(Data excerpts)
Segment Open
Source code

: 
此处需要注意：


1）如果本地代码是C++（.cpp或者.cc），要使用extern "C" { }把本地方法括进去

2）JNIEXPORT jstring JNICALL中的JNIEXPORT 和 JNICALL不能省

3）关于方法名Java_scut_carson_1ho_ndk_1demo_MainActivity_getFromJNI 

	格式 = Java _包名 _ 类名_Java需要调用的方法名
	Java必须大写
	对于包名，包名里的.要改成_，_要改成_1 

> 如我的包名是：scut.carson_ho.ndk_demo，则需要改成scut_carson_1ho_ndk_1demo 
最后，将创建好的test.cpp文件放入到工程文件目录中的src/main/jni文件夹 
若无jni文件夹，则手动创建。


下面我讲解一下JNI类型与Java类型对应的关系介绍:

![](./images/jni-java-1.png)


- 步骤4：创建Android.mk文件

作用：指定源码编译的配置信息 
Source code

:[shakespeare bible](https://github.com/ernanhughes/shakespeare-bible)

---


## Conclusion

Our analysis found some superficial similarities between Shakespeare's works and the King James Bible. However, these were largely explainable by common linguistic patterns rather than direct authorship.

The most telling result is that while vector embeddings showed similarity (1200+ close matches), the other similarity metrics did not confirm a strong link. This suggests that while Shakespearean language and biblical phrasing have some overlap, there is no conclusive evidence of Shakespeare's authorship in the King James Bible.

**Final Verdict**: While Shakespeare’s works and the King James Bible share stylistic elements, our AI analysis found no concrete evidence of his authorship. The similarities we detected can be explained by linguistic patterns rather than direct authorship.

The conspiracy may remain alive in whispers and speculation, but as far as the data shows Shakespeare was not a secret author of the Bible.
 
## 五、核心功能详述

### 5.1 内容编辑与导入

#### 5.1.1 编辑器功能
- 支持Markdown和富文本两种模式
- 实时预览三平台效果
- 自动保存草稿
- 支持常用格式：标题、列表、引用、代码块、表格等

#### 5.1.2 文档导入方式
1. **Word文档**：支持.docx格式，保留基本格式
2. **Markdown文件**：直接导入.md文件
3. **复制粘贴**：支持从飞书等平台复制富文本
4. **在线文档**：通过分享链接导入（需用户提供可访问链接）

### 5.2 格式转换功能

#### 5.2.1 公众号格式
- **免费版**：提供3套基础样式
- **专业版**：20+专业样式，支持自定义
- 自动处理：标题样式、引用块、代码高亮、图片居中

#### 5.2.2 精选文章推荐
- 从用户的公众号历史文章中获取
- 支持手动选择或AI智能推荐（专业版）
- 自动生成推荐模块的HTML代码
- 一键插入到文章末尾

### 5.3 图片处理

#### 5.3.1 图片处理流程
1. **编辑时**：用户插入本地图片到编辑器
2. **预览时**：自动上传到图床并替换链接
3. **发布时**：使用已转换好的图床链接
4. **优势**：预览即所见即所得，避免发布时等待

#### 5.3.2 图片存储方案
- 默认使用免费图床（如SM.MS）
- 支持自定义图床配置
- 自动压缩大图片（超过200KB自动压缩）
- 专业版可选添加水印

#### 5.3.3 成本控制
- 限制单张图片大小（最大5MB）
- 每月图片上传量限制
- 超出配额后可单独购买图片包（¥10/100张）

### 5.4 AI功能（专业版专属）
Segment Closed
Please retype the records above starting with the line that contains "1. **编辑时**：用户插入本地图片到编辑器" and stopping after the last line, changing nothing.

**Answer to the problem**.
1. **编辑时**：用户插入本地图片到编辑器
2. **预览时**：自动上传到图床并替换链接
3. **发布时**：使用已转换好的图床链接
4. **优势**：预览即所见即所得，避免发布时等待

#### 5.3.2 图片存储方案
- 默认使用免费图床（如SM.MS）
- 支持自定义图床配置
- 自动压缩大图片（超过200KB自动压缩）
- 专业版可选添加水印

#### 5.3.3 成本控制
- 限制单张图片大小（最大5MB）
- 每月图片上传量限制
- 超出配额后可单独购买图片包（¥10/100张）

### 5.4 AI功能（专业版专属）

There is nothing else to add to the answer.